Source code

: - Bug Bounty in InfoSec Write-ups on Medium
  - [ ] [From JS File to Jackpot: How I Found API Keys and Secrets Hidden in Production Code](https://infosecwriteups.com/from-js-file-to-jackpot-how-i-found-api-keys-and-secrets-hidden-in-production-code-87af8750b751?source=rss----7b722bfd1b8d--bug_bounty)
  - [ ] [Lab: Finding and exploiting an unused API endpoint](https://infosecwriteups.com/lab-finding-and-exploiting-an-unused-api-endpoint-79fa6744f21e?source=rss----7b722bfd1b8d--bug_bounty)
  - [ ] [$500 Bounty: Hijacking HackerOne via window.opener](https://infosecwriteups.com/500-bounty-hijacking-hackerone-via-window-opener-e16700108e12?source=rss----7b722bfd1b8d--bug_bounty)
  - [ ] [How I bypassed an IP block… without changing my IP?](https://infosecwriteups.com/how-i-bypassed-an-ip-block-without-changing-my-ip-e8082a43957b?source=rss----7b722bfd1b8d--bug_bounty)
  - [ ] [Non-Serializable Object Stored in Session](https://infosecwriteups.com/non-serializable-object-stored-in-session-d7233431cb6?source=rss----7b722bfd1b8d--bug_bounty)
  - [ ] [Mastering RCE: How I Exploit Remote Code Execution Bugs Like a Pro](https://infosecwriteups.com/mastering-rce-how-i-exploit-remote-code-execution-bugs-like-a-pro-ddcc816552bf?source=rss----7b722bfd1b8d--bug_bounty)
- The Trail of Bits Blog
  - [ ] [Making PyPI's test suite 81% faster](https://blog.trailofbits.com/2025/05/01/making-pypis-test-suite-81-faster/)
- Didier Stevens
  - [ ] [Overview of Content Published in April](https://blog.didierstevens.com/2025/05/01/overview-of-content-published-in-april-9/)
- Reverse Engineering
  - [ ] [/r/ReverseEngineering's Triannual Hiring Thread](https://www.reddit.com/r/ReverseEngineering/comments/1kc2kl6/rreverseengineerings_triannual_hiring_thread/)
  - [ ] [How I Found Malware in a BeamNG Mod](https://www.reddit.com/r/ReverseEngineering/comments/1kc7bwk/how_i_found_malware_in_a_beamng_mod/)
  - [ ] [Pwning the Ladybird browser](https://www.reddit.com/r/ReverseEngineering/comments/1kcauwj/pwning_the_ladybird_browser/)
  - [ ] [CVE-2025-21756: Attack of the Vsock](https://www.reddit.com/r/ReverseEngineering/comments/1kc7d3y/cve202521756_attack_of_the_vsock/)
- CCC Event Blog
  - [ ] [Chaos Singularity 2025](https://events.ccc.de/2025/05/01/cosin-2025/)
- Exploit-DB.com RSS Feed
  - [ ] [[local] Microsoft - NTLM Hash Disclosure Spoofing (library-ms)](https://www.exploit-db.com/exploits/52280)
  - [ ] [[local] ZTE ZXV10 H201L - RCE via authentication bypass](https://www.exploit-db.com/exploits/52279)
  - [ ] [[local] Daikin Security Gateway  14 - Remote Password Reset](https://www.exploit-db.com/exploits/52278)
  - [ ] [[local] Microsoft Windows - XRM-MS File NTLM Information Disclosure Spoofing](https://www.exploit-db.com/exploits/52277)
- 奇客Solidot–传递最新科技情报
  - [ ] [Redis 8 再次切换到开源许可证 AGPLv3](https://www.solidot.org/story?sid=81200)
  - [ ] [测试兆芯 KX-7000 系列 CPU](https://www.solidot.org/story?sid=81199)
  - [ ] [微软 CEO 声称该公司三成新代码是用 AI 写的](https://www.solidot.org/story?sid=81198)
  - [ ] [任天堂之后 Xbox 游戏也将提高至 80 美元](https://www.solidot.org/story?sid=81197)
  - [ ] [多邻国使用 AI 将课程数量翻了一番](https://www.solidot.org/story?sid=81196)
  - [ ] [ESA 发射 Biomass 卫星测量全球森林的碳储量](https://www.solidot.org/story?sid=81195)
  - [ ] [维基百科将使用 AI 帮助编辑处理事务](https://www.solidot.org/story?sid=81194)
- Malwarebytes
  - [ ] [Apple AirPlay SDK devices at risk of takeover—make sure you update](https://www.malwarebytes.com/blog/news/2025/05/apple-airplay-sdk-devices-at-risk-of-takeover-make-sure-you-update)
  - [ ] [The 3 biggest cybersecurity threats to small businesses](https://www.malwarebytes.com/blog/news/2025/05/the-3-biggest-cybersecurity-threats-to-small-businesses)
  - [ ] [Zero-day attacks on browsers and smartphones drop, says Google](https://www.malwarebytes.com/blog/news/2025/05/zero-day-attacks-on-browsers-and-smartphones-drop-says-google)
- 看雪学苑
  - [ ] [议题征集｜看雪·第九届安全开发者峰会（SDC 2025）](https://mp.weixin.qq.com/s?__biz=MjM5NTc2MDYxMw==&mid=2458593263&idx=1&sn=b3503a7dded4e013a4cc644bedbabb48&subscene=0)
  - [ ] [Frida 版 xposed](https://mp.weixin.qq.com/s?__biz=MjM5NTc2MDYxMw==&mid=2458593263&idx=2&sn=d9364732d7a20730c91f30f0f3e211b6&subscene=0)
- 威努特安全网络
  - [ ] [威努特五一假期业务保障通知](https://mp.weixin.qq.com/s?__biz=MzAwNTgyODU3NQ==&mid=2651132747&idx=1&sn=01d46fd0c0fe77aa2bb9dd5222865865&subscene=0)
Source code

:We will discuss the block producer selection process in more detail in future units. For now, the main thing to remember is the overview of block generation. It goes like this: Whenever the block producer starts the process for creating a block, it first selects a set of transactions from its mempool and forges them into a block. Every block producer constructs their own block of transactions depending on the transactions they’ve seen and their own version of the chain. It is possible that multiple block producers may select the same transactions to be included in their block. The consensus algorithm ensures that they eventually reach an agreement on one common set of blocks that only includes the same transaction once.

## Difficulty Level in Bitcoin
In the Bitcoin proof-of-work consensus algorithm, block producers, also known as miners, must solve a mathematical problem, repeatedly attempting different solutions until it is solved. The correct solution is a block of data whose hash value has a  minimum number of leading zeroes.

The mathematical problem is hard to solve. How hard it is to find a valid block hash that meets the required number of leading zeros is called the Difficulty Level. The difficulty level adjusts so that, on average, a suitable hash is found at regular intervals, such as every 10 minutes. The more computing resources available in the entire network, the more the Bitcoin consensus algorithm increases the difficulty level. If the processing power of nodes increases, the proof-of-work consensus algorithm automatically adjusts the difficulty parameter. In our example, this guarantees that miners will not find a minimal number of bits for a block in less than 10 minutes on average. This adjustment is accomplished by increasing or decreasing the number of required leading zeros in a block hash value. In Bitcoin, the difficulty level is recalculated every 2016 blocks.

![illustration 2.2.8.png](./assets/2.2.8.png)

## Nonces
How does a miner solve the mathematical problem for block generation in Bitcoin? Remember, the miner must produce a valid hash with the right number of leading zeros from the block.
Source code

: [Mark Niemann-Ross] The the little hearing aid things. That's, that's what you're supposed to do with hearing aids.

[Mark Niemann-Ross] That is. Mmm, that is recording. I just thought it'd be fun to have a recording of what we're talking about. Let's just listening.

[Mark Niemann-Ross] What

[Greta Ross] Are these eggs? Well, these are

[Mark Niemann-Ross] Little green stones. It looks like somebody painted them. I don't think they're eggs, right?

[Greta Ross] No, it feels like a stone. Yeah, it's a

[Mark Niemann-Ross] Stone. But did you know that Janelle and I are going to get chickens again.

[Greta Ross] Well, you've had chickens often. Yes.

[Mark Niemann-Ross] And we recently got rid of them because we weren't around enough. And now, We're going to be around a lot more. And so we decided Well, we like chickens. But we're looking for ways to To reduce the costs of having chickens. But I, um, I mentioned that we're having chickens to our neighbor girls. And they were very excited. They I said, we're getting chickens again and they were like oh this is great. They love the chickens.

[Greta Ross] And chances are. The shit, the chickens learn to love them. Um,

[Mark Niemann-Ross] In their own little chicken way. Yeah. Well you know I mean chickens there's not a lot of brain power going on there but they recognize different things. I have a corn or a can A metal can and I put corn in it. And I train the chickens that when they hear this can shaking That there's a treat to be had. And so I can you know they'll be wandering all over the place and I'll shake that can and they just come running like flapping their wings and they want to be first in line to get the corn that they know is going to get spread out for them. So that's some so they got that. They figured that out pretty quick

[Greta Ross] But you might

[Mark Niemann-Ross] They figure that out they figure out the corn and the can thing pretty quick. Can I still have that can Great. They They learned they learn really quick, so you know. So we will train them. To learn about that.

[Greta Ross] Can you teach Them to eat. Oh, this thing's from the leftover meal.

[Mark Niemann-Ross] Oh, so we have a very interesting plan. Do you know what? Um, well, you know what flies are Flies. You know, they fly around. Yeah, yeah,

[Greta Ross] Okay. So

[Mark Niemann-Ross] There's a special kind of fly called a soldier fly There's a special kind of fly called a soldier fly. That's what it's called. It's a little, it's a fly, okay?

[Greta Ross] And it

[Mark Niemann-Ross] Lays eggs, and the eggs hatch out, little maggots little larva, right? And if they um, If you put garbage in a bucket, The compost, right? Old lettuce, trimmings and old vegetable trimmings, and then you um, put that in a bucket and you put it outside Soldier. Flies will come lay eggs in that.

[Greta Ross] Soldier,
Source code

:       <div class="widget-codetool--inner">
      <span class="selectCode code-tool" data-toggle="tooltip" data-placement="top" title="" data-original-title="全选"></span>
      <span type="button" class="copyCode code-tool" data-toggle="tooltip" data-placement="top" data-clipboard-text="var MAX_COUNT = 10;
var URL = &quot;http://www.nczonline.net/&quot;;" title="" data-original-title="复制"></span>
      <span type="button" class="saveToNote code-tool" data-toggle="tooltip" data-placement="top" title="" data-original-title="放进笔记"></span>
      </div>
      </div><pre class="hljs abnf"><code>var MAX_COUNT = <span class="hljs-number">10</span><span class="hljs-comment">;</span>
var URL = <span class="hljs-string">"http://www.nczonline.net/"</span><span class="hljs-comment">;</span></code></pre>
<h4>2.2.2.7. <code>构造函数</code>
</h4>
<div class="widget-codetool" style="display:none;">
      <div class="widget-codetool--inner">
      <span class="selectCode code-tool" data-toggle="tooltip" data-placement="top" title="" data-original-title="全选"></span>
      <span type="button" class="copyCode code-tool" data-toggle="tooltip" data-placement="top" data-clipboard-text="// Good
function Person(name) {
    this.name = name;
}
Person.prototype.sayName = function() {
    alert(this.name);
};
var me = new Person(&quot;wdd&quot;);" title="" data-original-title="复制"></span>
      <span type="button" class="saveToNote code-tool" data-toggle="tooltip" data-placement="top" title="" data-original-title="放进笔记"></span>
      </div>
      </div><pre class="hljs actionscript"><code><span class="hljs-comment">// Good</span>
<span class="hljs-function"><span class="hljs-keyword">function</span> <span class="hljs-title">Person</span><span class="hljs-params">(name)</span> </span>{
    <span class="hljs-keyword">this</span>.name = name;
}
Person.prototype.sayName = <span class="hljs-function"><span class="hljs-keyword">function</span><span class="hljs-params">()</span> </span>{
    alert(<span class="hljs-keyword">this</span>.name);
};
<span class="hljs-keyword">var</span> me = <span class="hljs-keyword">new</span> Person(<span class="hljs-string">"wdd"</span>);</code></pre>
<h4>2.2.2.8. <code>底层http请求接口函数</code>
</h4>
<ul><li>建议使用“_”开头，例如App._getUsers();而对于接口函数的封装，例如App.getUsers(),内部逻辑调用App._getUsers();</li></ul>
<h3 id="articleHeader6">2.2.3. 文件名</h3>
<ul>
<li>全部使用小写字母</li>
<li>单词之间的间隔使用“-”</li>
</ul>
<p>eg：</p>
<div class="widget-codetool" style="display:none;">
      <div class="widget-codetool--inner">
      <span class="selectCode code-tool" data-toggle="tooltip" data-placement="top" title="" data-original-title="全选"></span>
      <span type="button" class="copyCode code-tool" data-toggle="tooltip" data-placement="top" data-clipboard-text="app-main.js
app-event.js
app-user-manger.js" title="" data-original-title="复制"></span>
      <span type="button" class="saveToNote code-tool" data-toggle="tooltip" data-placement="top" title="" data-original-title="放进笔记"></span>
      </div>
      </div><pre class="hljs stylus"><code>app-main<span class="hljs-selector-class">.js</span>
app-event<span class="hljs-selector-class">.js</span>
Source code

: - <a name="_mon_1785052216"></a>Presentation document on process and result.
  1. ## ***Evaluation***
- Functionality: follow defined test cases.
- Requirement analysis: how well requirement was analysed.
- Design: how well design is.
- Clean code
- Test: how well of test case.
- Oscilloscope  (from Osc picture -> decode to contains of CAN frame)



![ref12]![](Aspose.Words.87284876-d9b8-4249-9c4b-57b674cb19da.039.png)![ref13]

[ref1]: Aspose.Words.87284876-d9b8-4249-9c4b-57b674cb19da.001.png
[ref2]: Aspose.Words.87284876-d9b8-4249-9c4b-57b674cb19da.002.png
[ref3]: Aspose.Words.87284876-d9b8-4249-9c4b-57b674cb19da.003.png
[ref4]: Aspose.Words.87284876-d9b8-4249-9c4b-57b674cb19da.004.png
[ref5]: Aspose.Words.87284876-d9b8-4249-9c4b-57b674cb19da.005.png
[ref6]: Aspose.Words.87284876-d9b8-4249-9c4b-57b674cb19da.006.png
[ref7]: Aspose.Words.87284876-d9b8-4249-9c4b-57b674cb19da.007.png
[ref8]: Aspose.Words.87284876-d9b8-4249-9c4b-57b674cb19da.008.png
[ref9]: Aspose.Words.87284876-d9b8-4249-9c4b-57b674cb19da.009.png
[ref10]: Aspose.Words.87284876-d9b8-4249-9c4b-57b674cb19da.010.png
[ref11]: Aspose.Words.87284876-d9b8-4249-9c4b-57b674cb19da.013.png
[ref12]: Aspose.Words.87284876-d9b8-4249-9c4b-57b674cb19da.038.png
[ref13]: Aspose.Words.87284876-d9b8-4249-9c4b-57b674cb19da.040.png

========================================

Emit the stretch of the listing from the line containing "[Mark Niemann-Ross] What" through the line containing "[Greta Ross] Well, you've" as a JSON array of strings, one string per line, with blank lines omitted.

[
  "[Mark Niemann-Ross] What",
  "[Greta Ross] Are these eggs? Well, these are",
  "[Mark Niemann-Ross] Little green stones. It looks like somebody painted them. I don't think they're eggs, right?",
  "[Greta Ross] No, it feels like a stone. Yeah, it's a",
  "[Mark Niemann-Ross] Stone. But did you know that Janelle and I are going to get chickens again.",
  "[Greta Ross] Well, you've had chickens often. Yes."
]